Federalist Paper by James Madison

Federalist No. 49 is an essay by James Madison, the forty-ninth of The Federalist Papers. It was first published by The New York Packet on February 2, 1788, under the pseudonym "Publius", the name under which all The Federalist papers were published. It is titled "Method of Guarding Against the Encroachments of Any One Department of Government by Appealing to the People Through a Convention".

== Summary ==
In this essay, Madison, writing as Publius, confronts directly some of the ideas raised by Thomas Jefferson in his Notes on the State of Virginia. Jefferson's provision in question reads: "whenever any two of the three branches of government shall concur in opinion, each by the voices of two thirds of their whole number, that a convention is necessary for altering the Constitution, or correcting breaches of it, a convention shall be called for the purpose." Madison begins by agreeing that there is logic to the idea of allowing the people to appeal through the use of a convention, but then explains that it would be unworkable and contradictory to the proposed Constitution.

Madison explains that allowing the proposed conventions would allow the "public passions" to disturb the "public tranquility." He explains that it would suggest a "defect" in the actions of the government, one that may erode the government completely. Madison then reminds his audience that it is a moment of public passion that has caused the drafters to write the proposed United States Constitution, and that it would be impractical to provide the opportunity for constant change once it is ratified.

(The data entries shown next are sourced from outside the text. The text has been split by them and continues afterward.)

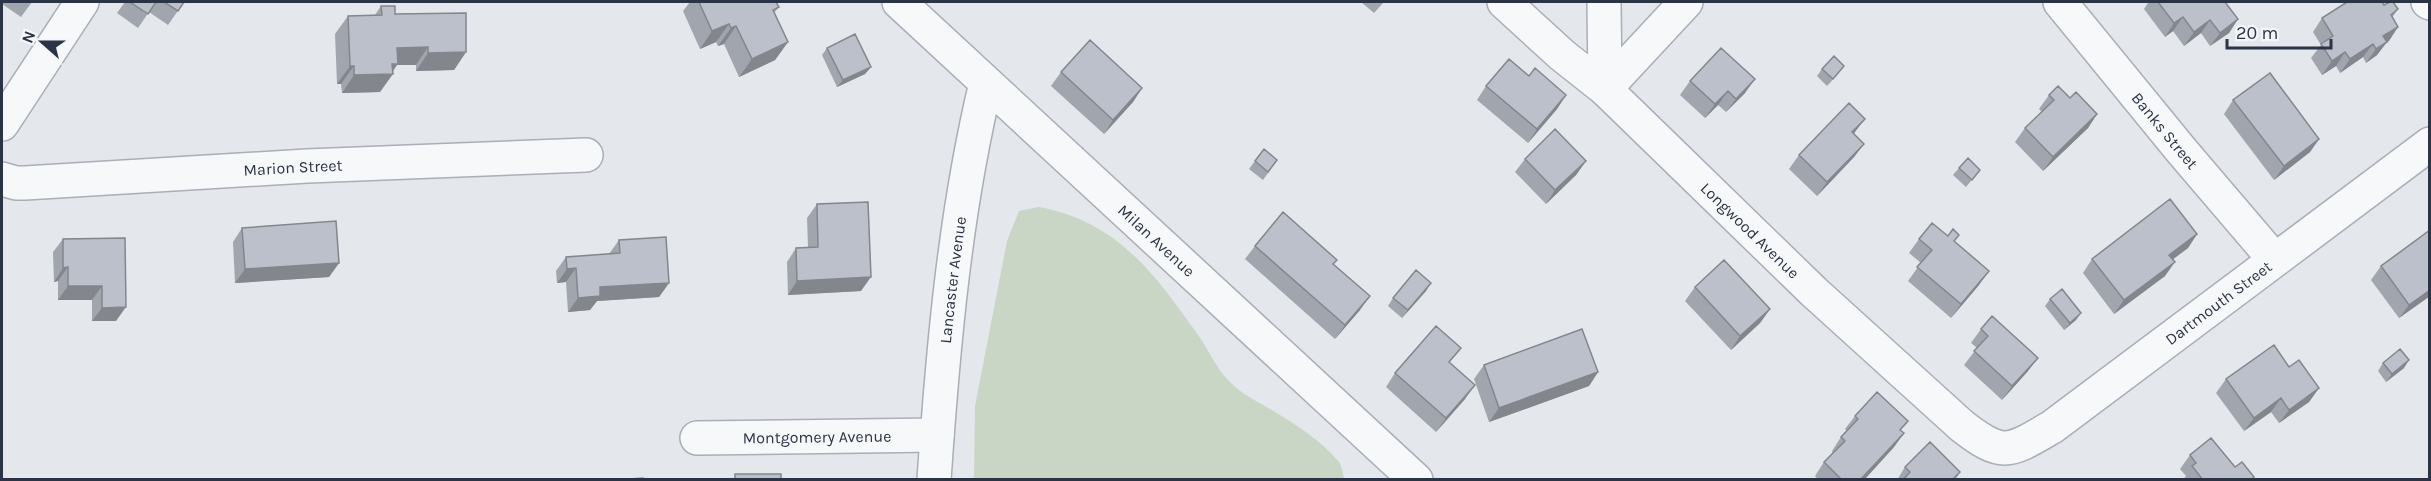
<svg xmlns="http://www.w3.org/2000/svg" width="2431" height="481" font-family="Karla,sans-serif">
  <style>
    .green { fill: #c9d6c5 }
    .lines { fill: none; stroke-linecap: round; stroke-linejoin: round }
    .minor-casing { stroke: #a9aeb7; stroke-width: 36 }
    .minor { stroke: #f7f8fa; stroke-width: 33 }
    .wall { fill: #a1a5ae }
    .shaded-wall { fill: #83868d }
    .building { fill: #bbc0ca; stroke: #83868d; stroke-width: 1.5 }
    .labels { text-anchor: middle; dominant-baseline: central; stroke-width: 6; stroke-linejoin: round; paint-order: stroke }
    .street-label { font-size: 16px; fill: #2b3445; stroke: #f4f6f9 }
  </style>
  <rect width="100%" height="100%" fill="#e4e7ec"/>
  <path class="green" d="M1039,207C1118,222 1154,273 1198,335C1209,350 1216,368 1229,381C1241,394 1255,400 1270,409C1294,423 1322,441 1339,462C1342,467 1343,474 1344,479H974L975,406L1007,241L1019,211Z"/>
  <g class="lines">
    <g class="minor-casing">
      <g id="minor">
        <path id="s1" d="M899,2L1416,480"/>
        <path id="s2" d="M1504,2L1562,55L1605,89L1814,292L1962,426C2003,458 2009,452 2052,427L2430,144"/>
        <path d="M1604,2L1605,89"/>
        <path id="s3" d="M2060,2L2181,150L2274,259"/>
        <path d="M2428,2L2430,3"/>
        <path d="M1605,89L1686,2"/>
        <path d="M2,124L82,2"/>
        <path id="s4" d="M2,179L16,183H25L307,166L586,155"/>
        <path id="s5" d="M697,438L937,435"/>
        <path id="s6" d="M934,480C943,347 955,212 986,83"/>
      </g>
    </g>
    <use href="#minor" class="minor"/>
  </g>
  <path class="wall" d="M2,2H32L21,17L2,4Z
    M125,2H184L168,25L149,12L138,28L117,13Z
    M690,2H776L779,7L774,13L788,42L775,60L739,77L724,44L718,46L716,42L700,49L683,11Z
    M1361,2H1384L1374,13Z
    M2147,2H2225L2238,19L2229,33L2210,46L2201,33L2184,46L2173,31L2165,37L2144,9L2148,3Z
    M2384,5L2398,9L2392,18L2398,27L2377,55L2366,63L2363,57L2340,73L2336,66L2322,75L2311,58L2321,45L2313,32L2322,18Z
    M381,6L395,14L466,52L454,70L416,71V65H397L380,92L342,93L341,84H337L335,34L348,16L375,15Z
    M827,48L871,67L865,74L837,87L822,55Z
    M1822,69L1839,73L1827,86L1817,76Z
    M1061,72L1142,88L1133,102L1104,134L1051,86Z
    M1529,76L1566,95L1557,109L1528,143L1477,100L1486,86Z
    M1690,81L1745,93L1726,112L1718,105L1705,118L1680,95Z
    M2049,95L2070,98L2097,114L2088,128L2043,171L2015,142L2025,128L2042,112L2039,109Z
    M2233,100L2319,139L2310,152L2274,180L2224,114Z
    M1855,132L1854,134L1864,144L1854,157L1817,196L1789,169L1799,155Z
    M1525,159L1586,161L1576,175L1546,204L1515,172Z
    M1277,160L1263,180L1249,169L1255,161Z
    M1959,168L1980,170L1966,187L1953,175Z
    M817,204L861,291L788,295L787,262L796,248L808,247L807,218Z
    M242,228L339,263L329,277L235,283L233,242Z
    M2430,230V296L2399,318L2371,280L2381,266Z
    M2197,234L2188,248L2173,259L2165,276L2114,314L2083,273L2092,259Z
    M125,238L116,321H92V300H58V281L54,282L53,252L63,239Z
    M1919,239L1954,241L1979,285L1951,318L1908,281L1921,263L1909,253Z
    M619,240L669,283L659,297L597,301L590,310L568,312L566,282L557,283L556,271L566,257L609,254Z
    M1255,246L1360,310L1335,339L1245,259Z
    M1695,287L1770,309L1760,323L1731,350L1685,301Z
    M1426,291L1402,318L1388,306L1393,298Z
    M2050,299L2076,320L2064,330L2045,306Z
    M1981,329L2028,371L2002,400L1964,365L1977,348L1971,343Z
    M1450,363L1465,399L1436,432L1386,387L1395,373Z
    M2383,363L2404,368L2386,382L2378,371Z
    M1484,365L1598,372L1589,386L1489,422L1474,379Z
    M2289,367L2319,388L2309,402L2279,423L2271,412L2244,431L2216,393L2226,379Z
    M1855,416L1901,431L1904,433L1894,447L1864,480H1818L1815,476L1824,462L1833,453L1832,451L1841,437L1847,431L1845,429Z
    M2190,455L2235,467L2254,477L2252,480H2183L2186,476L2180,469Z
    M1905,467L1960,472L1955,480H1897Z"/>
  <path class="shaded-wall" d="M2183,17L2173,31L2165,37L2174,23Z
    M2238,19L2229,33L2210,46L2220,33Z
    M2210,20L2201,33L2184,46L2194,32Z
    M729,24L716,42L700,49L712,31Z
    M736,26L724,44L718,46L731,28Z
    M2398,27L2389,41L2376,49L2383,36Z
    M788,42L775,60L739,77L752,59Z
    M2387,42L2377,55L2366,63L2376,49Z
    M2373,44L2363,57L2340,73L2350,59Z
    M428,47L416,65H397L390,74H393L380,92L342,93L354,75L397,48Z
    M466,52L454,70L416,71L428,53Z
    M2345,52L2336,66L2322,75L2332,61Z
    M350,66H354L341,84H337Z
    M871,67L865,74L837,87L843,80Z
    M1755,79L1745,93L1726,112L1736,99Z
    M1142,88L1133,102L1104,134L1113,120Z
    M1728,91L1718,105L1705,118L1715,104Z
    M1566,95L1557,109L1528,143L1537,129Z
    M2097,114L2088,128L2043,171L2053,157Z
    M1865,119L1855,132L1842,146L1852,132Z
    M2319,139L2310,152L2274,180L2284,166Z
    M1864,144L1854,157L1817,196L1827,182Z
    M1586,161L1576,175L1546,204L1555,190Z
    M2197,234L2188,248L2160,269L2169,255Z
    M2175,262L2165,276L2114,314L2124,300Z
    M339,263L329,277L235,283L245,269Z
    M68,267L58,281L54,282L63,268Z
    M576,268L566,282L557,283L567,269Z
    M1989,271L1979,285L1951,318L1961,304Z
    M871,277L861,291L788,295L797,281Z
    M669,283L659,297L597,301L590,310L568,312L578,298L600,287Z
    M1431,283L1426,291L1402,318L1408,310Z
    M68,286H102L92,300H58Z
    M2430,290V296L2399,318L2409,305Z
    M1370,296L1360,310L1335,339L1345,325Z
    M126,307L116,321H92L102,308Z
    M1770,309L1760,323L1731,350L1740,336Z
    M2081,313L2076,320L2064,330L2070,323Z
    M2038,358L2028,371L2002,400L2012,386Z
    M2409,360L2404,368L2386,382L2392,374Z
    M1598,372L1589,386L1489,422L1499,408Z
    M1475,385L1465,399L1436,432L1446,418Z
    M2319,388L2309,402L2279,423L2289,410Z
    M2281,398L2271,412L2244,431L2254,418Z
    M1904,433L1894,447L1864,480H1860Z"/>
  <path class="building" d="M130,2H156L148,14Z
    M164,2H184L178,11Z
    M699,2H776L779,7L773,10L788,42L752,59L736,26L731,28L729,24L712,31Z
    M2158,2H2225L2238,19L2220,33L2210,20L2194,32L2183,17L2174,23Z
    M2347,2H2382L2384,5L2390,2H2393L2398,9L2391,15L2398,27L2383,36L2387,42L2376,49L2373,44L2350,59L2345,52L2332,61L2321,44L2333,36L2322,18Z
    M381,6H395V14L466,13V52L428,53V47L397,48L398,64H392L393,74L354,75V66H350L348,16L382,15Z
    M855,34L871,67L843,80L827,48Z
    M1090,40L1142,88L1113,120L1061,72Z
    M1721,48L1755,79L1736,99L1728,91L1715,104L1690,81Z
    M1834,56L1844,66L1833,79L1822,69Z
    M1509,59L1529,76L1535,68L1566,95L1537,129L1486,86Z
    M2270,73L2319,139L2284,166L2233,100Z
    M2058,86L2070,98L2076,92L2097,114L2053,157L2025,128L2054,100L2049,95Z
    M1849,103L1865,119L1852,132L1864,144L1827,182L1799,155Z
    M1555,129L1586,161L1555,190L1525,159Z
    M1264,149L1277,160L1268,172L1255,161Z
    M1968,158L1980,170L1972,180L1959,168Z
    M2170,199L2197,234L2169,255L2175,262L2124,300L2092,259Z
    M868,202L871,277L797,281L796,248L818,247L817,204Z
    M1283,212L1337,260L1333,264L1370,296L1345,325L1255,246Z
    M336,221L339,263L245,269L242,228Z
    M1932,223L1948,236L1953,229L1959,235L1954,241L1989,271L1961,304L1917,267L1932,250L1919,239Z
    M2430,230V290L2409,305L2381,266Z
    M666,237L669,283L600,287V296L578,298L576,268L567,269L566,257L620,253L619,240Z
    M125,238L126,307L102,308V286H68V267L63,268V239Z
    M1724,260L1770,309L1740,336L1695,287Z
    M1416,270L1431,283L1408,310L1393,298Z
    M2062,289L2081,313L2070,323L2050,299Z
    M1992,316L2038,358L2012,386L1974,351L1988,336L1981,329Z
    M1436,326L1461,348L1449,362L1475,385L1446,418L1395,373Z
    M1582,329L1598,372L1499,408L1484,365Z
    M2274,345L2289,367L2299,360L2319,388L2289,410L2281,398L2254,418L2226,379Z
    M2400,349L2409,360L2392,374L2383,363Z
    M1877,392L1908,421L1900,430L1904,433L1860,480H1842L1824,462L1845,441L1841,437L1858,419L1855,416Z
    M2211,438L2235,467L2242,462L2254,477L2251,480H2203L2192,466L2196,463L2190,455Z
    M1930,442L1960,472L1953,479V480H1903L1910,472L1905,467Z
    M735,474H781V480H735Z
    M643,478V480H615Z"/>
  <g class="labels">
    <g class="street-label">
      <text stroke="none"><textPath href="#s3" startOffset="166">Banks Street</textPath></text>
      <text stroke="none"><textPath href="#s4" startOffset="292">Marion Street</textPath></text>
      <text stroke="none"><textPath href="#s2" startOffset="336">Longwood Avenue</textPath></text>
      <text stroke="none"><textPath href="#s1" startOffset="351">Milan Avenue</textPath></text>
      <text stroke="none"><textPath href="#s6" startOffset="201">Lancaster Avenue</textPath></text>
      <text stroke="none"><textPath href="#s2" startOffset="933">Dartmouth Street</textPath></text>
      <text stroke="none"><textPath href="#s5" startOffset="120">Montgomery Avenue</textPath></text>
    </g>
  </g>
  <rect width="2431" height="481" fill="none" stroke="#2b3445" stroke-width="6"/>
  <g transform="translate(42 42) rotate(291)" stroke="#f4f6f9" stroke-width="4.5" paint-order="stroke">
  <path d="M0-4.5L10 22L0 15L-10 22Z" fill="#2b3445"/>
  <text y="-9" font-size="16" font-weight="bold" text-anchor="middle" fill="#2b3445">N</text>
  </g>
  <path d="M2227 39v9h104v-9" fill="none" stroke="#2b3445" stroke-width="3"/>
  <text x="2236" y="39" font-size="18" fill="#2b3445" stroke="#f4f6f9" stroke-width="4.5" paint-order="stroke">20 m</text>
</svg>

Madison also reasons that providing for a constitutional convention when any two of the three branches concur that one should be held is not as safeguarding as may seem. He notes that the Executive Branch and Judicial Branch of the proposed government are both made of a small number of people, and points out that a small number of people could prompt the need for a convention. Instead, Madison explains, the proposed Constitution provides for a Legislative Branch consisting of many representatives, which can provide a check on the other two branches, and vice versa.

Based on these reasons, Madison concludes that "appeals to the people would be neither a proper nor an effectual provision."

Madison also contended for government transparency, claiming that "road to the decision of the people ought to be marked out and kept open."